I think the point is to minimize the total attack surface on a system. If the bash script only depends on programs like those you list, which Linux distros package as default anyway, the shell script has not introduced any new dependencies on your system.

> Wouldn't this bash script be just as susceptible to supply chain attacks? What dependencies does openssl, cURL, sed, grep, awk, mktemp pull in, and could it be vulnerable to attack like we saw with xz?

All the packages listed are already probably installed on your system, so you have to worry about their integrity already (your system package manager (RPM, Deb) probably leverages them).

Something like Certbot pulls in dependencies on top of what your system already has, whereas Dehydrated or Acme.sh use tools that you already have to worry about anyway because they're part of the base OS.
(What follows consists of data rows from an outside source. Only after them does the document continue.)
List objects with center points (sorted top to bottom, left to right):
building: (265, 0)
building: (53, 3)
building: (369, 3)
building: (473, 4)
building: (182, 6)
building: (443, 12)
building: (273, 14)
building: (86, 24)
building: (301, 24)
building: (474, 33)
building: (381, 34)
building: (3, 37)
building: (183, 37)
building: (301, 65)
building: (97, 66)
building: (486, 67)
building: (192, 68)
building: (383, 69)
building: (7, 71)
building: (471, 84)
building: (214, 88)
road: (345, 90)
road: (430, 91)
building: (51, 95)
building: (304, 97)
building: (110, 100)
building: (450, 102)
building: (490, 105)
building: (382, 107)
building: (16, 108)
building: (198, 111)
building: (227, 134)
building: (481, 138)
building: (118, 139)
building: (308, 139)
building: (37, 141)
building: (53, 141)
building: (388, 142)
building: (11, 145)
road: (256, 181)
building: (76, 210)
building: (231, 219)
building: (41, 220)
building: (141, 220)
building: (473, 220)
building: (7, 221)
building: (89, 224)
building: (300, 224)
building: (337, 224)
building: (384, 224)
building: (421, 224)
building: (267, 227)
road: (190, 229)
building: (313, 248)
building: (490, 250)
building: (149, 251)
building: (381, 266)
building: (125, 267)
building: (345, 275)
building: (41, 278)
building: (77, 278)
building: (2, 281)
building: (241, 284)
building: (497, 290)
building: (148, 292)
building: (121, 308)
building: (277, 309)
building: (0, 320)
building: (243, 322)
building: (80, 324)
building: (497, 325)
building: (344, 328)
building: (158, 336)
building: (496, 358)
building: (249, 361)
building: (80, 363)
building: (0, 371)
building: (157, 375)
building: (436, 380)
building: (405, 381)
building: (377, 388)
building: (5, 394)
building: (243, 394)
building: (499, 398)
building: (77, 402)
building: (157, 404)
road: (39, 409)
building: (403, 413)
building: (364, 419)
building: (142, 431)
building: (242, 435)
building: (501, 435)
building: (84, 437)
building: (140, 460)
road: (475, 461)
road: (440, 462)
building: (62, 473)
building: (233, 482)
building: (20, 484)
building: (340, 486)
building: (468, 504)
I’m pretty sure every open source repository ever created is vulnerable to “an attack like we saw with xz,” and by that I mean a labyrinthine, multi-year effort involving highly sophisticated exploits combined with psychological manipulation, coordinated sock-puppets, global actors, and deep intrigue—to the extent that it’s absurd to cite as a threat that “dependency management” can meaningfully prevent.

Absolutely there is still supply chain risk there. But less risk in 3 dependencies than 300.

3? You think you underestimate the number of libraries your software uses.

I actually full source bootstrapped a Linux distribution from zero recently. Most distros have a lot of dependencies you do not need.

In this case you only actually need curl, openssl, and busybox. Those depend on at least a small libc implementation and a kernel but those are certainly already present.

Coreutils or busybox is probably already installed too. Still, I will grant the requirement of musl and a linux kernel since we are being pedantic or maybe talking about an embedded linux use case, so 5 deps total to boot from metal and get a cert.

To be fair I would never actually ship openssl or busybox in a real embedded project. Would probably write a simple standalone binary using the standard library of Go or something.

How is that in any way realistic? Most people don't bootstrap Linux systems. And just because it is pre-installed doesn't make it safe. Most software on a modern Linux distribution is dynamically linked to several libraries which might depend on other libraries.